▸ RECORDS FOR PROCESSING:
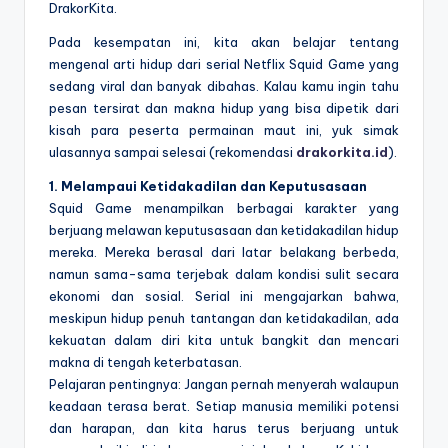
DrakorKita.
Pada kesempatan ini, kita akan belajar tentang
mengenal arti hidup dari serial Netflix Squid Game yang
sedang viral dan banyak dibahas. Kalau kamu ingin tahu
pesan tersirat dan makna hidup yang bisa dipetik dari
kisah para peserta permainan maut ini, yuk simak
ulasannya sampai selesai (rekomendasi
drakorkita.id
).
1. Melampaui Ketidakadilan dan Keputusasaan
Squid Game menampilkan berbagai karakter yang
berjuang melawan keputusasaan dan ketidakadilan hidup
mereka. Mereka berasal dari latar belakang berbeda,
namun sama-sama terjebak dalam kondisi sulit secara
ekonomi dan sosial. Serial ini mengajarkan bahwa,
meskipun hidup penuh tantangan dan ketidakadilan, ada
kekuatan dalam diri kita untuk bangkit dan mencari
makna di tengah keterbatasan.
Pelajaran pentingnya: Jangan pernah menyerah walaupun
keadaan terasa berat. Setiap manusia memiliki potensi
dan harapan, dan kita harus terus berjuang untuk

▸ WORK ITEM: In the listing above, find the line with "1. Melampaui Ketidakadilan dan Keputusasaan" and the line with "namun sama-sama terjebak"; set down exactly those two lines and every line between them, nothing more.

▸ WRITTEN SOLUTION:
1. Melampaui Ketidakadilan dan Keputusasaan
Squid Game menampilkan berbagai karakter yang
berjuang melawan keputusasaan dan ketidakadilan hidup
mereka. Mereka berasal dari latar belakang berbeda,
namun sama-sama terjebak dalam kondisi sulit secara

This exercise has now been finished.